# [SOLVED] Kernel-2.6.14-r2 i problem z neostrada

## red79

Skompilowałem wczoraj nową wersję kernela (make oldconfig) i dziś rano próbowałem zainstalować sterowniki do mojej neostrady (mam Sagema 800) eagle-usb-2.3.2 . Niestesty w czasie wykonywania make'a dostałem komunikat o błędzie. Czy ktoś z was instalował już neostradę na tym nowym kernelu?Last edited by red79 on Tue Nov 15, 2005 4:43 pm; edited 1 time in total

----------

## martin.k

Jedna zasadnicza rada co do modemów dostarczanych przez TejPsę: wyrzucić na śmieci!

Miałem srebrnego Speetoucha 300 i kupę problemów z tym badziewiem. W końcu jakoś

udało mi się go zmusić do działania ale cała procedura startu tego badziewia mnie denerwowała.

Poszedłem po rozum do głowy i za uzbierane grosiwo kupiłem sobie 4-portowego Linksysa z modemem ADSL (dokładnie 271 PLN w sklepie na www.linux.pl).

Teraz ograniczam się do naciśnięcia power on! Linksys zestawia mi łącze i już.

P.S.

A za zamieszczanie walniętych sterowników na płytach TejPsa powinna dostać w [cenzura]

----------

## macabre13

Jakiego błęda?

----------

## red79

Podczas wykonywania make wyskakuje coś takiego:

 *Quote:*   

> make -C driver
> 
> make[1]: Entering directory `/home/sebastian/eagle-usb-2.3.2/driver'
> 
> USE_CMVS=1 make  -C /usr/src/linux SUBDIRS=/home/sebastian/eagle-usb-2.3.2/driver modules
> ...

 

Czyżbym czegoś nie dodał w nowym kernelu?
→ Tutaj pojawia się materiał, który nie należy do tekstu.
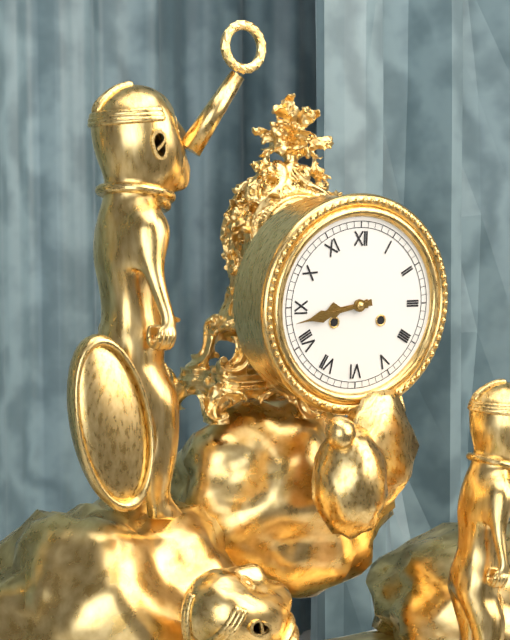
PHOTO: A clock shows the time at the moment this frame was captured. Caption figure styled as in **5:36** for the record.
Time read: **8:43**
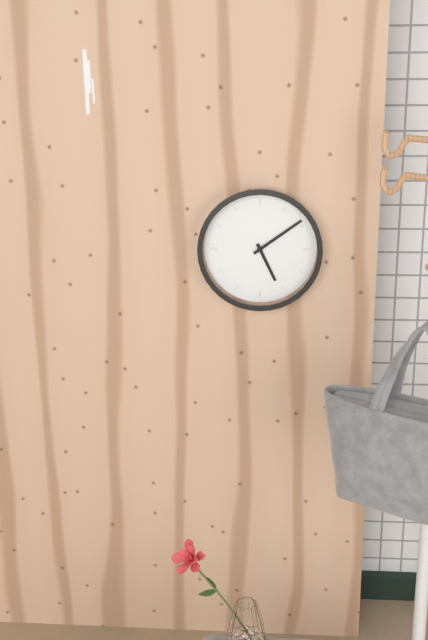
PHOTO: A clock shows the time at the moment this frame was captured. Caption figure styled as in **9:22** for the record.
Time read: **5:09**
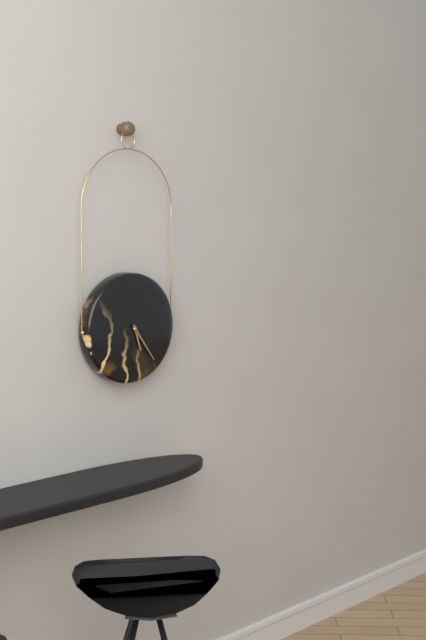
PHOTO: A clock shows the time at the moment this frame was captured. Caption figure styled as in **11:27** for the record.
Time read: **5:24**
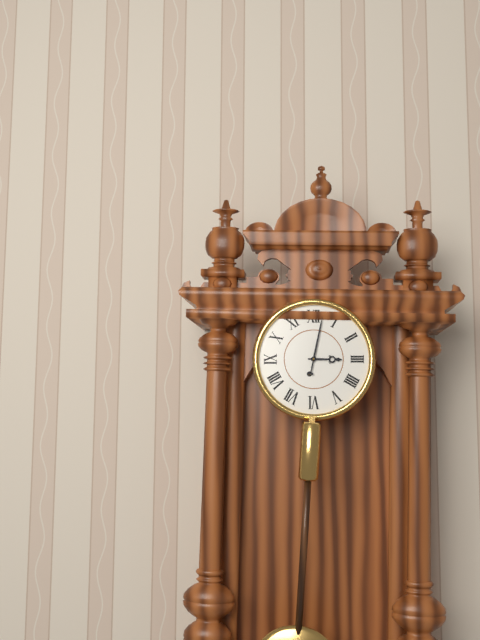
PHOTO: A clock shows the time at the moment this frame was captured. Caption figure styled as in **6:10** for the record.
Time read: **3:02**
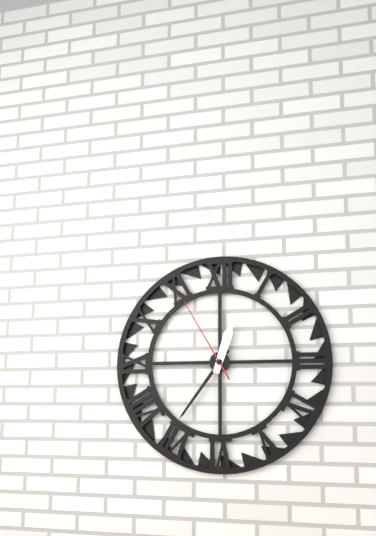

Faktem jest że wszystkie nowe opcje jaki mi wyskoczyły w czasie make oldconfig dałem na Nie.

----------

## macabre13

1. poka make.conf

2. wywaliles wczesniejsza wersje, czepia sie czesto ze trzeba "make uninstall"

----------

## red79

Tak odinstalowałem i dałem nawet make clean.

A co do make.conf

 *Quote:*   

> CFLAGS="-O2 -march=i686 -pipe"
> 
> CHOST="i686-pc-linux-gnu"
> 
> CXXFLAGS="-O2 -march=i686 -pipe"
> ...

 

Nie rozumiem co to może mieć do rzeczy.

------------------------------------------------

Dopisane:

Sterowniki zawsze biorą z tarbala eagle-usb-2.3.2 nie kompiluję przez emerge.

----------

## macabre13

Malem takiego buga jak dodawalem do use dziwne flagi, pomijanie rtti i exceptions, wiec chodzilo o lookniecie na twoje make.conf.

Pobowales moze instalowac wczesniejsze eagle-usb?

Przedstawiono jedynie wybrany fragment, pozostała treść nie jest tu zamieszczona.